Beirut, Lebanon — The Arab world has reacted to Israel's defiant reassertion of claims to all of Jerusalem with a burst of public fury . . . and some private, cautious satisfaction.
Egyptian President Anwar Sadat's more moderate Arab foes have, in recent weeks, been warming to the idea of rapprochement with the "traitor" of Camp David, in hopes of forging a united Arab peace policy for whoever wins the White House in November.
The new peace plank, as diplomats in Beirut describe it, would shelve the Camp David vision of limited Palestinian self-rule, probably in favor of "mutual recognition" of an Israeli and a Palestinian state. That jibes nicely with a plan adopted by Washington's West European allies at a Venice summit in June.
The Israeli Parliament's July 30 reassertion that the disputed holy city of Jerusalem is the "united . . . capital of Israel" was seen here as a calculated slap at the Arab world. It was also a slap at President Sadat.
"In that sense," the diplomat added, "the latest Israeli move could have a silver lining, in that it could conceivably help bring Sadat back to the Arab fold."
Neither this nor other Arab diplomats think rapprochement is around the corner, even should Egypt go so far as to suspend the Palestinian autonomy talks over the Jerusalem issue.

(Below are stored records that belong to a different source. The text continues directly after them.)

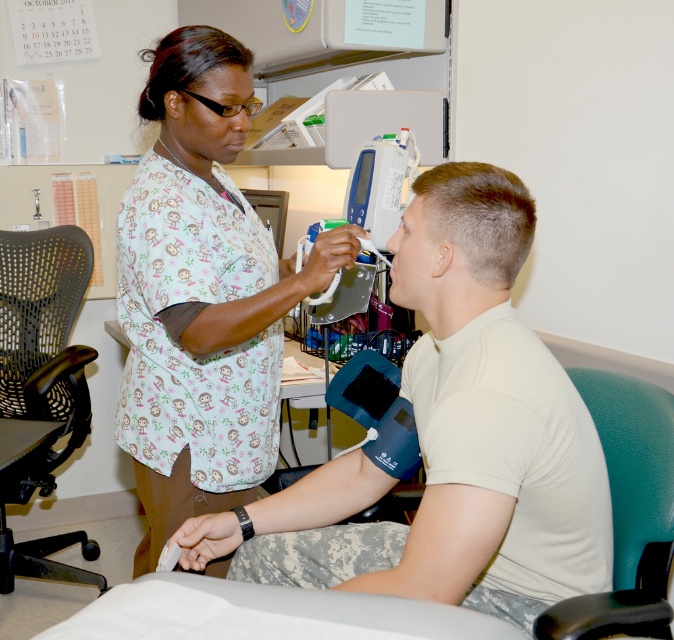
Question: Which point is farther from the camera taking this photo?

Choices:
 (A) (30, 332)
 (B) (245, 301)

Answer: (A)

Question: Which point is closer to the camera?

Choices:
 (A) white printed scrubs at center
 (B) black mesh office chair at left
 (C) teal leather chair at right

Answer: (C)

Question: Which point is closer to the camera?

Choices:
 (A) (210, 285)
 (B) (69, 248)
 (C) (642, 560)

Answer: (C)

Question: Is white printed scrubs at center to the right of teal leather chair at right from the viewer's perspective?

Choices:
 (A) no
 (B) yes

Answer: (A)

Question: Is white printed scrubs at center wider than teal leather chair at right?

Choices:
 (A) yes
 (B) no

Answer: (A)

Question: Is white printed scrubs at center thinner than black mesh office chair at left?

Choices:
 (A) yes
 (B) no

Answer: (B)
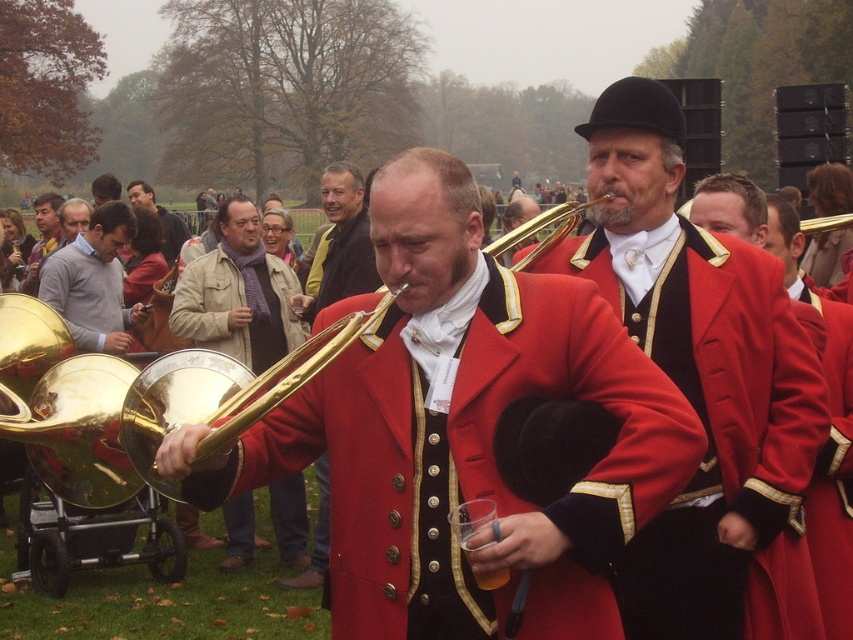
Question: Which object is farther from the camera taking this photo?

Choices:
 (A) matte black coat at center
 (B) gold brass instrument at center
 (C) matte brown jacket at upper left
 (D) light gray sweater at center

Answer: (C)

Question: Among these points, which one is farthest from the camera?

Choices:
 (A) (572, 212)
 (B) (361, 260)

Answer: (B)

Question: Which point is farther to the camera?

Choices:
 (A) shiny red coat at center
 (B) matte black coat at center
 (C) light gray sweater at center
 (D) gold brass instrument at center

Answer: (C)

Question: Can you confirm if gold brass instrument at center is bigger than shiny red coat at center?

Choices:
 (A) no
 (B) yes

Answer: (A)

Question: Does gold brass trumpet at center appear over matte brown jacket at upper left?

Choices:
 (A) yes
 (B) no

Answer: (B)

Question: From the image, what is the correct spatial relationship of matte black coat at center in relation to matte gold trumpet at center?

Choices:
 (A) right
 (B) left

Answer: (A)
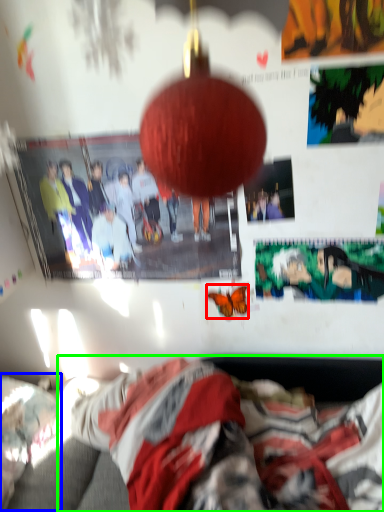
Question: Considering the real-world distances, which object is farthest from butterfly (highlighted by a red box)? bed (highlighted by a blue box) or person (highlighted by a green box)?

Choices:
 (A) bed
 (B) person

Answer: (A)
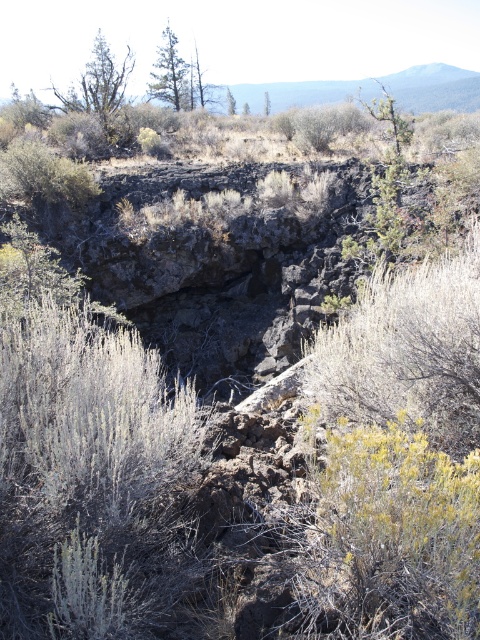
From the picture: Can you confirm if green textured tree at upper center is positioned below green leafy tree at upper center?

Correct, green textured tree at upper center is located below green leafy tree at upper center.

Describe the element at coordinates (169, 74) in the screenshot. The width and height of the screenshot is (480, 640). I see `green textured tree at upper center` at that location.

The width and height of the screenshot is (480, 640). I want to click on green textured tree at upper center, so click(169, 74).

Locate an element on the screen. This screenshot has height=640, width=480. green textured tree at upper center is located at coordinates (169, 74).

Is point (120, 76) positioned in front of point (266, 96)?

Yes, point (120, 76) is closer to viewer.

Can you confirm if green leafy tree at upper left is positioned to the left of green leafy tree at center?

Yes, green leafy tree at upper left is to the left of green leafy tree at center.

Where is `green leafy tree at upper left`? The width and height of the screenshot is (480, 640). green leafy tree at upper left is located at coordinates (99, 90).

Between point (94, 104) and point (184, 74), which one is positioned behind?

The point (184, 74) is more distant.

Is the position of green leafy tree at upper left less distant than that of green textured tree at upper center?

That is True.

Who is more forward, (113, 77) or (169, 38)?

Point (113, 77)

The height and width of the screenshot is (640, 480). I want to click on green leafy tree at upper left, so click(99, 90).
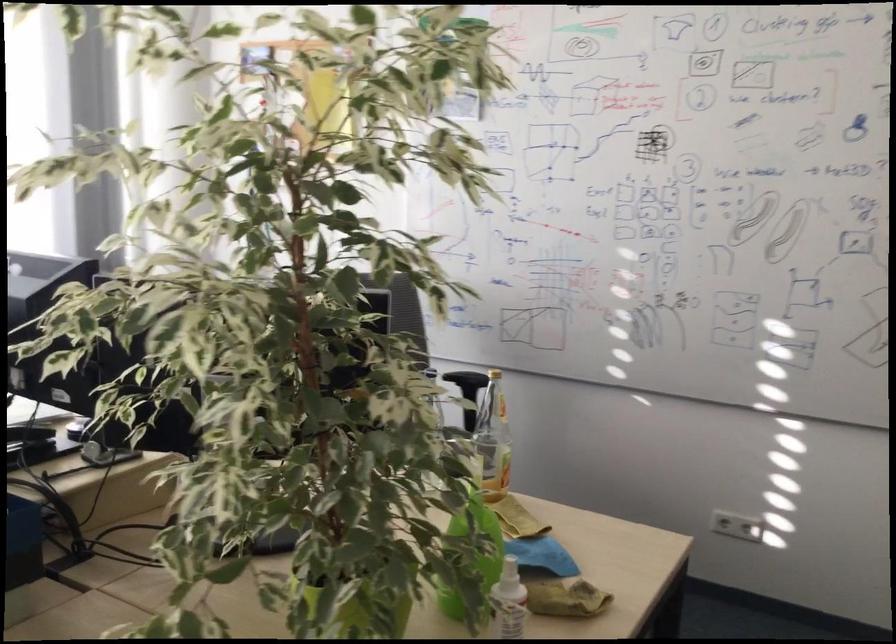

President Sadat, as seen by onetime Arab allies, remains too proud and too entangled in the Camp David peace process to change course swiftly. He is also deemed unlikely to abandon the current talks until he is 100 percent sure they can lead nowhere, an assessment that may well have to wait until after the US presidential election.
Hard-liners in the Arab world, particularly Syria and the more extremist of the Palestinians, also remain opposed to any reconciliation.
But should Mr. Sadat finally abandon his current negotiating approach, and if both Yasser Arafat and Washington signal willingness to take a fresh look at their policies, the prospects for "Arab unity" might be much greater.
Key Arab moderates have been getting ready for this just in case.
As Israeli parliamentarians were putting the final touches on their Jerusalem bill, Morocco's King Hassan sent a July 26 note to Mr. Sadat uring him to "stand firm" on the issue.
That, said a monarch who joined a nearly unanimous Arab break with Egypt after Mr. Sadat's treaty with Israel, would "make it possible for all of us to re-embrace Egypt, its people, and its President." Saudi Arabia reportedly supported the Moroccan move.
Jordan's King Hussein, meanwhile, was quoted as telling reporters after talks in France July 28, that the issue of Arab recognition for Israel would be "unavoidable" if the Jewish state gave back the Arab lands captured in the 1967 Middle East war.